Exercise tasks:
(A) Reproduce word for word everything in the care programs page from "Our fully integrated" down to "highest quality care.".
(B) Go on with the care programs page, picking up after its last sentence.

#### Supplied passage ####

Our Programs

nurse holding elderly woman's hand and smiling

Chronic Care Management

Chronic Care Management (CCM) is a program originally created by Medicare in 2015 to help reduce the financial burden of hospitalizations and provide well-rounded support to primary care patients.

PGS has worked diligently to bring CCM to the geriatric population in long term care facilities so that patients and their families may reap the rewards of 24/7 care team support. When you choose PGS to care for your LTC residents, they will be offered the benefit of CCM and your facility staff can rest easy knowing they have an added layer of support.

Click below to download our brochure and see how our CCM program can work for you and your patients.

elderly man looking at his watch

Remote Patient Monitoring

Technology is the wave of the future. We have partnered with a turn-key care team dedicated to providing the best equipment for monitoring the health of our patients.

Our fully integrated Remote Patient Monitoring solution was designed to be easy-to-use for any functional patient and captures important current health metrics. A spike or drop in a metric, outside of the defined threshold, may indicate developing health issues. This 24/7 monitoring of health status gives patients and their loved ones the satisfaction of knowing they are receiving the highest quality care.

The wearable device is simple to use for patients, caregivers, and clinical staff alike. Each kit comes with two lightweight health watches and charger, a tablet with case and stand, and a blood pressure cuff.

#### Records provided ####

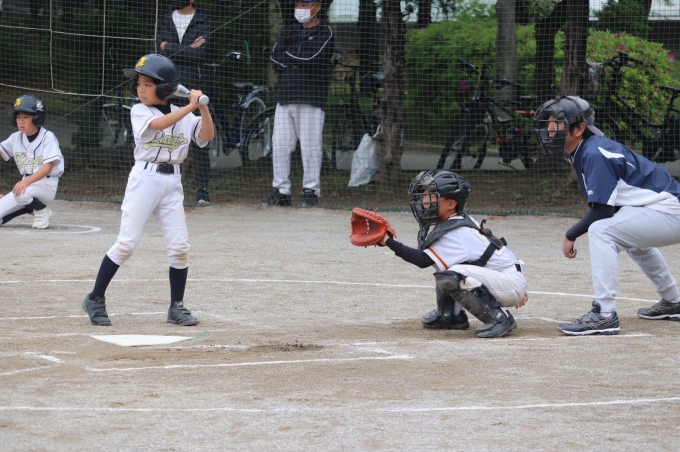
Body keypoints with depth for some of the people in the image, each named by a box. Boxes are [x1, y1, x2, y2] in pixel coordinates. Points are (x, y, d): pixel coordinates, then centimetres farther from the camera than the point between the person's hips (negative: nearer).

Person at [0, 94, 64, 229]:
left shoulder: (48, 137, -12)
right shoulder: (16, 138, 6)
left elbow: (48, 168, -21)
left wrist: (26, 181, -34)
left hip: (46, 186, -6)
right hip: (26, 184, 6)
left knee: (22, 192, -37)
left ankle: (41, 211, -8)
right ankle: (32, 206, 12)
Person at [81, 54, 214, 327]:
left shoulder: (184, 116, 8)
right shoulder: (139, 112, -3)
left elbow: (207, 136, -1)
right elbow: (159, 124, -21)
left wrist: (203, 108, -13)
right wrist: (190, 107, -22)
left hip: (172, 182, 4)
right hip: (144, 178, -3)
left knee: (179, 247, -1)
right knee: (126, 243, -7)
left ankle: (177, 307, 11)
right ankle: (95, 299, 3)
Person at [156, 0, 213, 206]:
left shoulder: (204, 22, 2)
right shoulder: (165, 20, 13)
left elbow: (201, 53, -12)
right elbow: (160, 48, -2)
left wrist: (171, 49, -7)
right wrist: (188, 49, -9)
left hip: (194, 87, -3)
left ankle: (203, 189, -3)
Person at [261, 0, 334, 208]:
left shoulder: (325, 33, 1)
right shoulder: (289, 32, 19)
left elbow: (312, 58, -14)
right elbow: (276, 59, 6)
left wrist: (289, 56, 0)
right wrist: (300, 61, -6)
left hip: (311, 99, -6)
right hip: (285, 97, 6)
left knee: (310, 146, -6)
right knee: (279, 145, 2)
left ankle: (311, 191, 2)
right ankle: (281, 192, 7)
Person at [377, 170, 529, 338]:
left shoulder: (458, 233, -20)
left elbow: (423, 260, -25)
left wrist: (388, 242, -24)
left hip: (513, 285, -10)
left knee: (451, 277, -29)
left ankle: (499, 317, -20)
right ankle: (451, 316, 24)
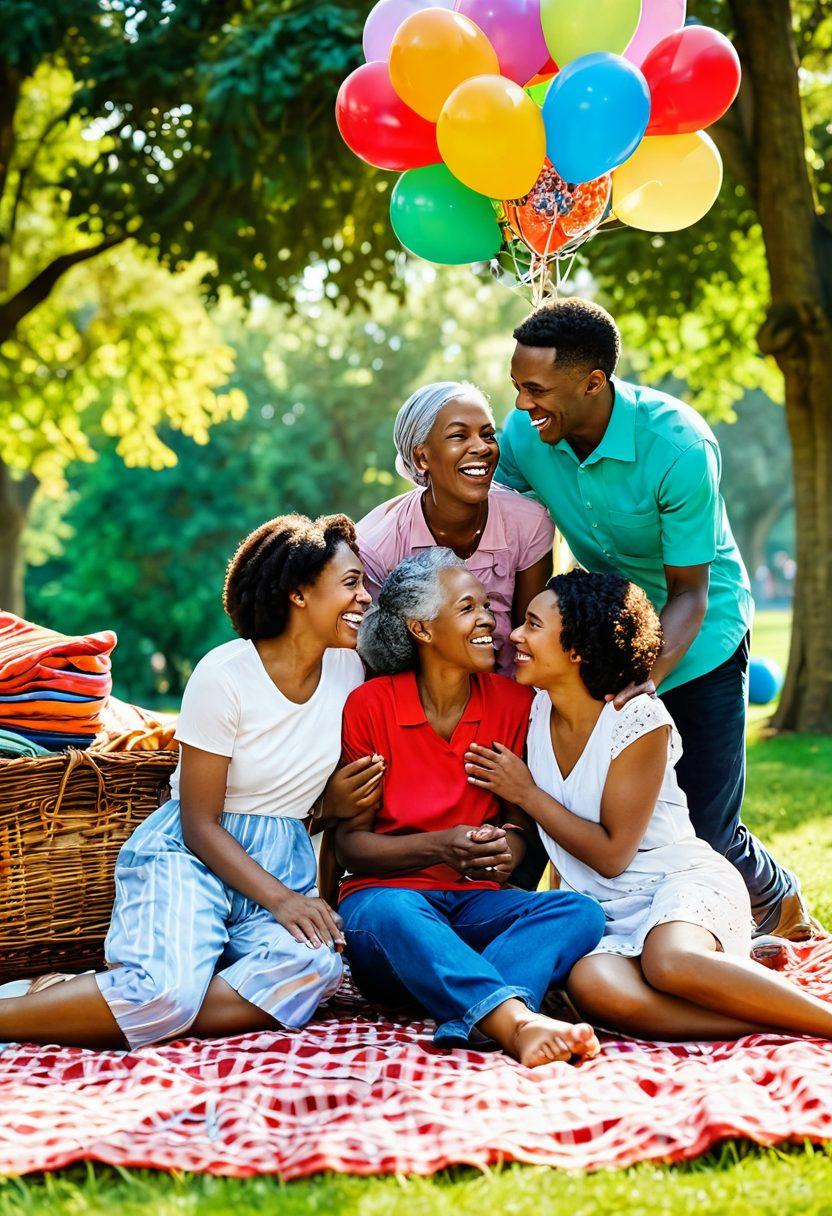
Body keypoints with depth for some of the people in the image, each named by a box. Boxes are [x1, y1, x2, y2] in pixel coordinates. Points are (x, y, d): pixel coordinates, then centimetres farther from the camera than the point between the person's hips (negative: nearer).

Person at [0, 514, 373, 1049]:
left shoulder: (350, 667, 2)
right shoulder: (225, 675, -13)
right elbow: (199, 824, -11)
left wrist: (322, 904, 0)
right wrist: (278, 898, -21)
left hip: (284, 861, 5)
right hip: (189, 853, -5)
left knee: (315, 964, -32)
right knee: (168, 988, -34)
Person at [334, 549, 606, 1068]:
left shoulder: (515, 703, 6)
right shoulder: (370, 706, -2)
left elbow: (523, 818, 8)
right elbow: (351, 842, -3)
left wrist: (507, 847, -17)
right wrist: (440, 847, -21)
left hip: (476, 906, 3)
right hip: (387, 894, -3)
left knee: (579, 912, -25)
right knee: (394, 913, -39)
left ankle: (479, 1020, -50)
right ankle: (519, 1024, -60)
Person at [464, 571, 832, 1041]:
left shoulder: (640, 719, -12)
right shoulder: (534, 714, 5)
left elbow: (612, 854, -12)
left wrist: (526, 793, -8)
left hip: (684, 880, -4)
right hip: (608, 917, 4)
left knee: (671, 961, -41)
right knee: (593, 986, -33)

####

Written answers:
(A)
Our fully integrated Remote Patient Monitoring solution was designed to be easy-to-use for any functional patient and captures important current health metrics. A spike or drop in a metric, outside of the defined threshold, may indicate developing health issues. This 24/7 monitoring of health status gives patients and their loved ones the satisfaction of knowing they are receiving the highest quality care.

(B)
This service is available to all Assisted Living and Independent Living residents residing in the communities PGS serves.

middle aged woman and elderly woman sharing a hug

Transitional Care Management

At PGS, we focus on keeping our patients at home, feeling well, and out of the hospital. A huge risk area for our patients includes the days and weeks following discharge from rehab when their level of support shifts.

We have worked relentlessly to develop a way to bridge the gap after discharge to provide the highest quality care and support during and after an in-patient stay.

Our Transitional Care Management Program allows our clinicians to follow you or your resident home for at least 30 days. We have clinicians available and ready to provide support to our home health partners, refill medications as needed, treat acute conditions, and more. Our goal is to reduce the risk of readmissions as patients transfer back to the community.

nurse helping elderly person walk with cane

Accountable Care Organization

Premier is working with the Centers for Medicare & Medicaid Services (CMS) initiative to provide value-added medical and mental health services to Medicare long term care beneficiaries through a partnership with Long Term Care Accountable Organization. LTC ACO is an innovative Medicare Shared Savings Program (MSSP) for beneficiaries who reside in long term care (LTC) facilities. Based on the care provided to more than 20,000 individuals, Premier and LTC ACO work collaboratively to identify best practices that result in optimal professional medical services resulting in improved outcomes and enhanced quality of life.

nurse helping elderly man walk with a walker

Preventative Care

Quality care starts with prevention. By using a preventative approach, we can manage the patient’s care as a whole and yield better patient outcomes. This proactive program allows Premier to do our part in lowering the overall cost of healthcare.

Annually, we screen our patients to determine eligibility for an Annual Wellness Visit and an Advanced Care Planning Session. These visits are a part of the CMS lead preventative initiatives designed to allow patients and their clinician the opportunity to create their own personalized prevention plan. This personalized plan focuses collaboratively on disease prevention, management, education, and determining end of life care goals.

These services are covered by Medicare Part B and most Medicare Advantage plans.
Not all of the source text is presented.